Foragido após revogação do livramento condicional
A foto do ex-goleiro Bruno constava em um cartaz de procurados divulgado pela Polícia Civil do Estado do Rio de Janeiro. Condenado pelo homicídio de Eliza Samudio, o atleta passou a ser considerado foragido após a perda do benefício do livramento condicional.
De acordo com o Tribunal de Justiça do Rio de Janeiro (TJRJ), um mandado de prisão foi expedido no dia 5 de março pela Vara de Execuções Penais. A decisão ocorreu após a Justiça constatar que Bruno descumpriu uma das condições impostas para a manutenção do benefício.
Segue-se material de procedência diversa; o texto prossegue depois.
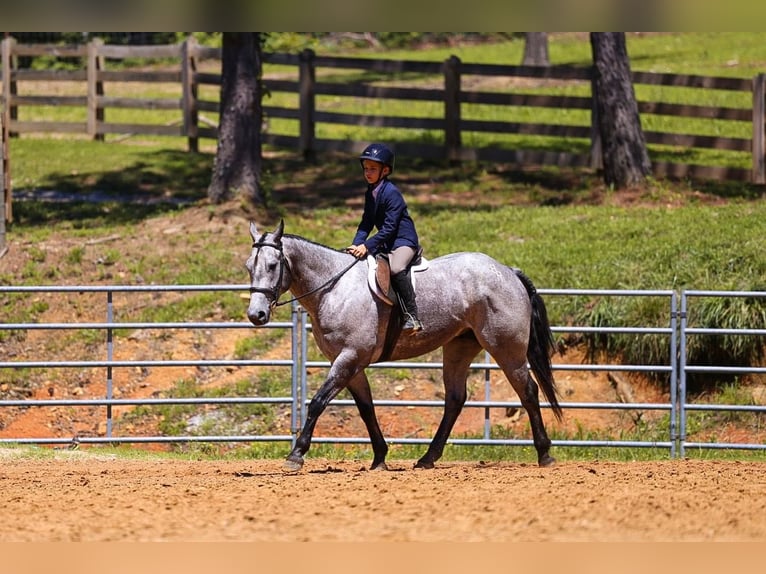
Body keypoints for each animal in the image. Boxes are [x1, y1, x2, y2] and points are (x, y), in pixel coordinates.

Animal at [245, 220, 563, 472]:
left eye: (272, 266)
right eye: (249, 267)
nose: (255, 315)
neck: (334, 288)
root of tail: (508, 271)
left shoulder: (349, 358)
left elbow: (318, 402)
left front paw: (296, 454)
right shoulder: (351, 364)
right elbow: (366, 409)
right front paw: (379, 458)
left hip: (506, 349)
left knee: (528, 391)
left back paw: (545, 454)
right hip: (459, 347)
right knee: (455, 399)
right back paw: (427, 458)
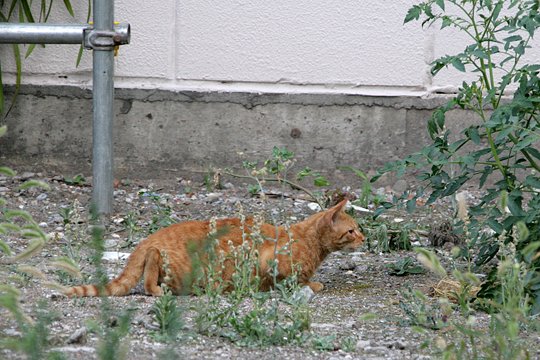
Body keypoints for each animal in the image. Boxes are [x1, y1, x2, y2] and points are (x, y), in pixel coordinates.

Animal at [65, 198, 364, 296]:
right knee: (150, 273)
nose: (364, 238)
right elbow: (295, 279)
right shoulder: (270, 261)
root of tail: (148, 238)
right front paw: (312, 284)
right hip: (171, 264)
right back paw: (157, 289)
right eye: (352, 230)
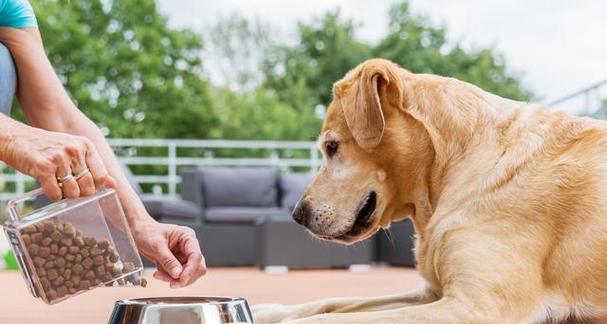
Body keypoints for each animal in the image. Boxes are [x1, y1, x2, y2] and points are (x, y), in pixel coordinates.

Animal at [254, 58, 607, 324]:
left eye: (331, 146)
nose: (297, 215)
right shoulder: (432, 293)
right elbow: (333, 302)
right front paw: (266, 310)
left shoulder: (476, 306)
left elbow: (331, 318)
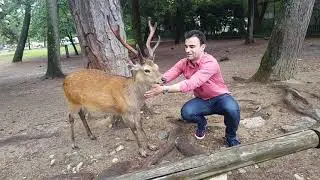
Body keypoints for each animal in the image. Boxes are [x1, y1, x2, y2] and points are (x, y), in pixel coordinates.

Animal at [62, 17, 162, 158]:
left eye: (157, 66)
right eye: (146, 70)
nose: (163, 79)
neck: (134, 99)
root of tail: (64, 81)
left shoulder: (137, 110)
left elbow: (140, 126)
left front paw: (151, 145)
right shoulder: (123, 111)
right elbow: (134, 129)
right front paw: (142, 151)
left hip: (80, 102)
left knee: (81, 114)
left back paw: (91, 135)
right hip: (71, 100)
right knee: (70, 117)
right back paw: (73, 143)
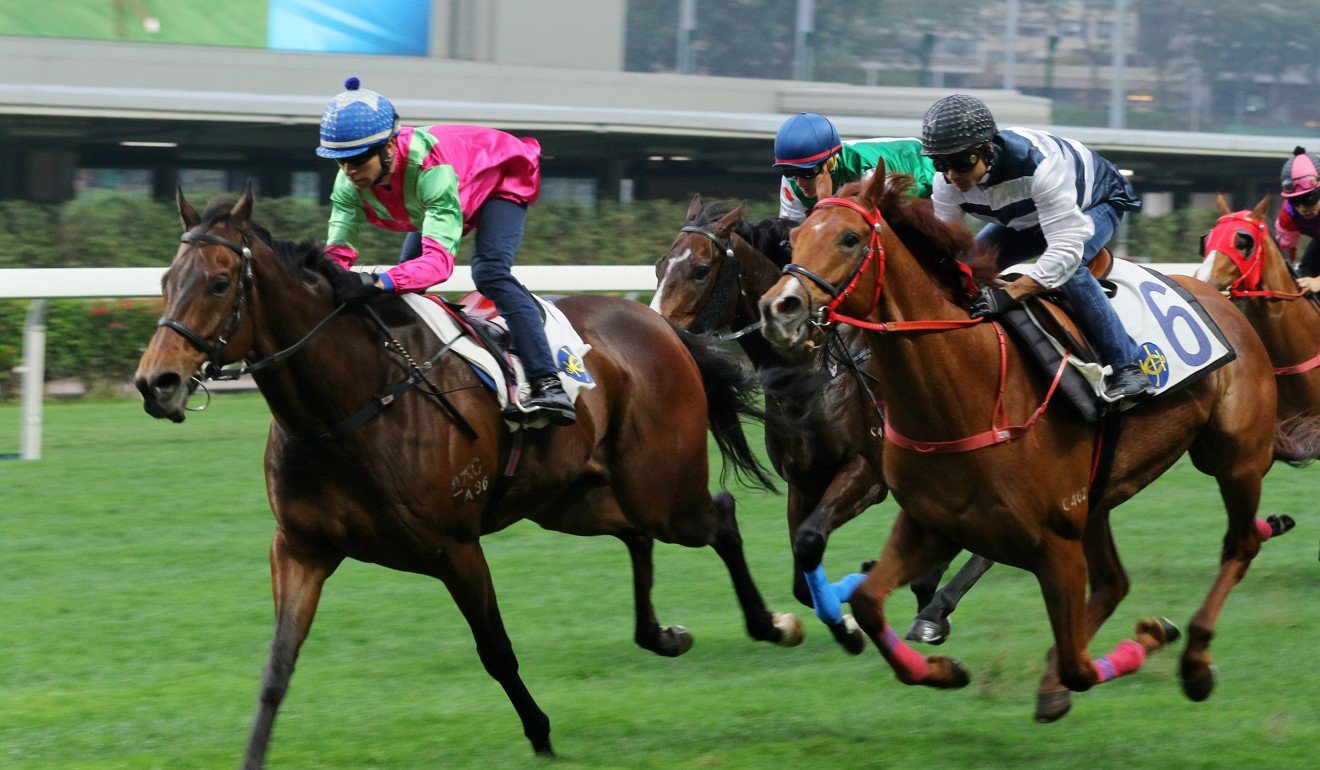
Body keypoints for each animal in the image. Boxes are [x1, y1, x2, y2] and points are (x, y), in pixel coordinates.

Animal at [133, 184, 797, 766]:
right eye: (165, 281)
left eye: (220, 282)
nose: (155, 382)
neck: (348, 404)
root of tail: (662, 326)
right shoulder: (300, 547)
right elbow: (277, 666)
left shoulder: (453, 545)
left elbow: (496, 650)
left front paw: (542, 735)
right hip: (570, 501)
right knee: (635, 532)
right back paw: (663, 634)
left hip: (661, 490)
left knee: (718, 516)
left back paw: (775, 624)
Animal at [649, 195, 992, 647]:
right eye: (659, 265)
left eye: (701, 269)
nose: (656, 331)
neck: (812, 369)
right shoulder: (803, 480)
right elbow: (801, 571)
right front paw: (844, 617)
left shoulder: (867, 474)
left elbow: (812, 538)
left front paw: (853, 610)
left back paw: (934, 607)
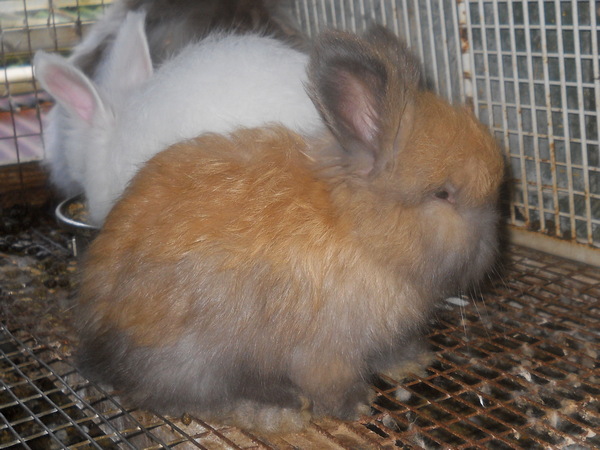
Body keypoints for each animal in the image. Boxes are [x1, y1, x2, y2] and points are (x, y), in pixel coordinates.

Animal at [76, 25, 506, 432]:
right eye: (443, 194)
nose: (492, 249)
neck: (359, 231)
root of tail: (97, 324)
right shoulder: (327, 351)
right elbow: (331, 384)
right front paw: (359, 405)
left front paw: (413, 361)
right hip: (193, 355)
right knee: (187, 397)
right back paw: (278, 408)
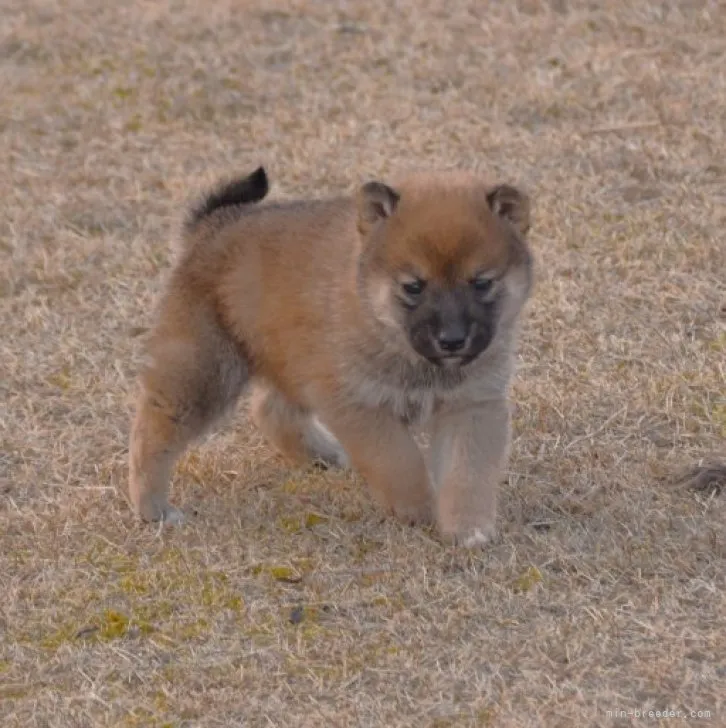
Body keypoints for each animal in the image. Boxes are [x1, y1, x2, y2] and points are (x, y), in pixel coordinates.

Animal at [128, 165, 532, 544]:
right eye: (414, 287)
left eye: (481, 283)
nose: (452, 340)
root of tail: (211, 225)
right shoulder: (358, 405)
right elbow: (400, 462)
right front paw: (418, 507)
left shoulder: (471, 406)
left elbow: (468, 473)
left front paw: (468, 529)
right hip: (204, 370)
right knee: (154, 429)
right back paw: (152, 506)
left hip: (288, 360)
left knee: (270, 411)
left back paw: (322, 455)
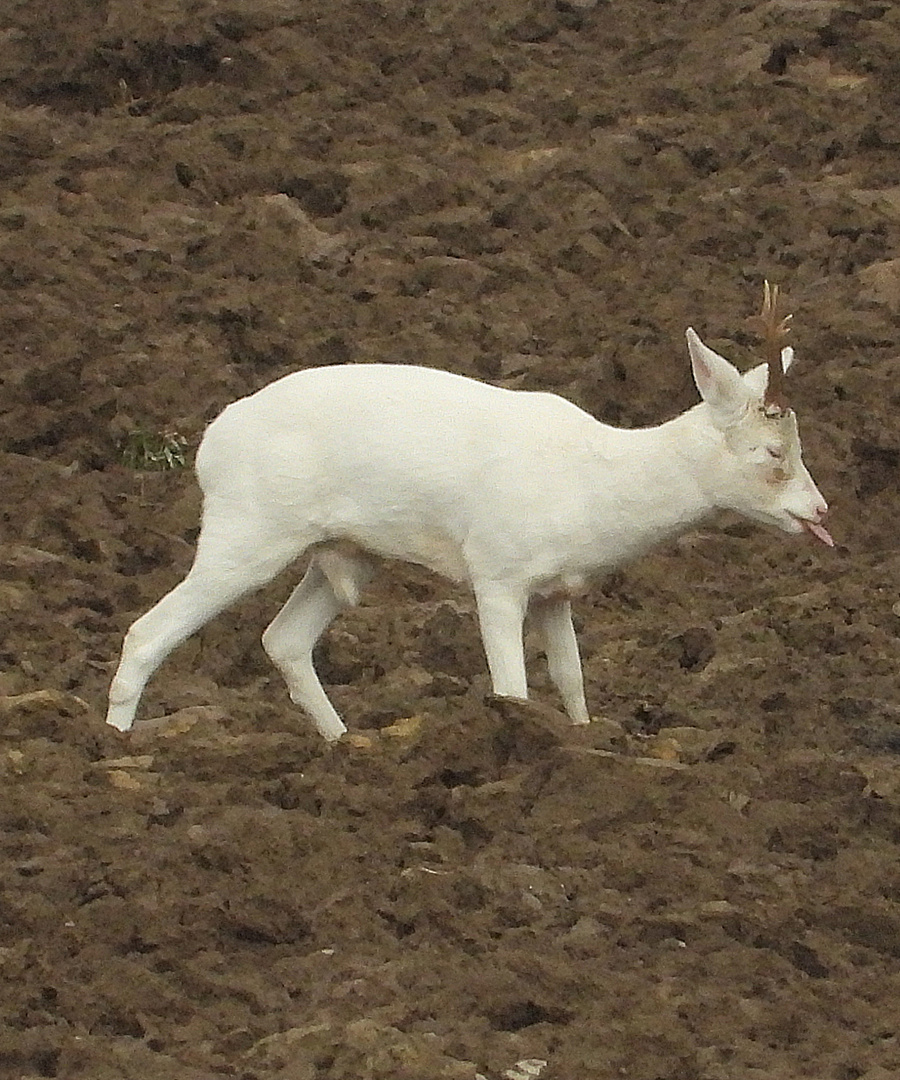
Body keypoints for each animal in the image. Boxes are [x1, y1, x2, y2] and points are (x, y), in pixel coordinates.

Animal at [109, 285, 834, 743]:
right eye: (773, 451)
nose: (821, 511)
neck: (593, 488)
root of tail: (209, 443)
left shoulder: (556, 591)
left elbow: (572, 683)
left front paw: (582, 745)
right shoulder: (498, 571)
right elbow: (512, 688)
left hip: (347, 554)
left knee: (282, 639)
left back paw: (344, 746)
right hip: (249, 529)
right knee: (147, 630)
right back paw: (113, 745)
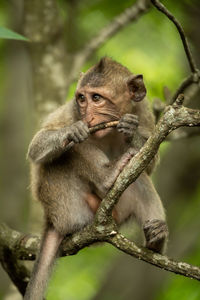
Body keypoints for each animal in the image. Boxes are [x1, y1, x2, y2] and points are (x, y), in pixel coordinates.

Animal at [24, 57, 169, 298]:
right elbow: (37, 147)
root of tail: (52, 218)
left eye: (97, 98)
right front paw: (72, 131)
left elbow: (150, 161)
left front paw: (131, 131)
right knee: (72, 150)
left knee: (138, 175)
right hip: (69, 208)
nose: (87, 116)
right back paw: (107, 177)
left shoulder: (145, 112)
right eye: (81, 98)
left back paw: (156, 240)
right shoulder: (71, 112)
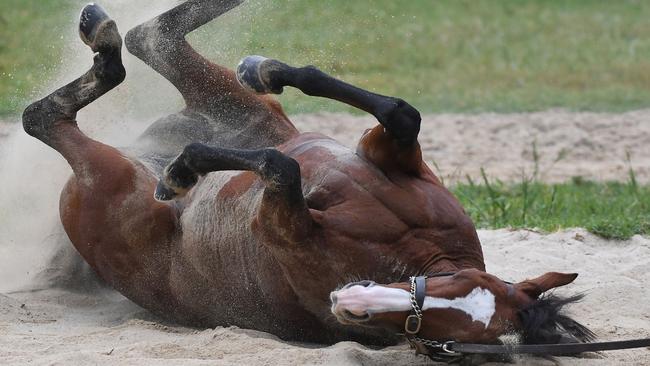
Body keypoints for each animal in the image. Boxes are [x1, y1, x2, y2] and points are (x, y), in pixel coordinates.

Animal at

Viagem ao Acre sem autorização
Segundo o processo, o ex-jogador deixou o estado do Rio de Janeiro sem autorização judicial. Ele viajou para o Acre no dia 15 de fevereiro, apenas quatro dias após ter obtido o livramento condicional. A decisão que concedeu o benefício determinava que ele não poderia se ausentar do estado sem prévia autorização do Juízo da Execução Penal.
A viagem aconteceu durante o retorno do ex-goleiro ao futebol profissional. No dia 15 de fevereiro, Bruno se apresentou ao Vasco-AC. Três dias depois, ele foi regularizado no Boletim Informativo Diário (BID) da CBF.
Decisão judicial e validade do mandado
Na decisão que revogou o benefício, o juiz Rafael Estrela Nóbrega considerou que o deslocamento sem autorização representou o descumprimento das condições estabelecidas para o livramento condicional. O mandado de prisão expedido tem validade de 16 anos.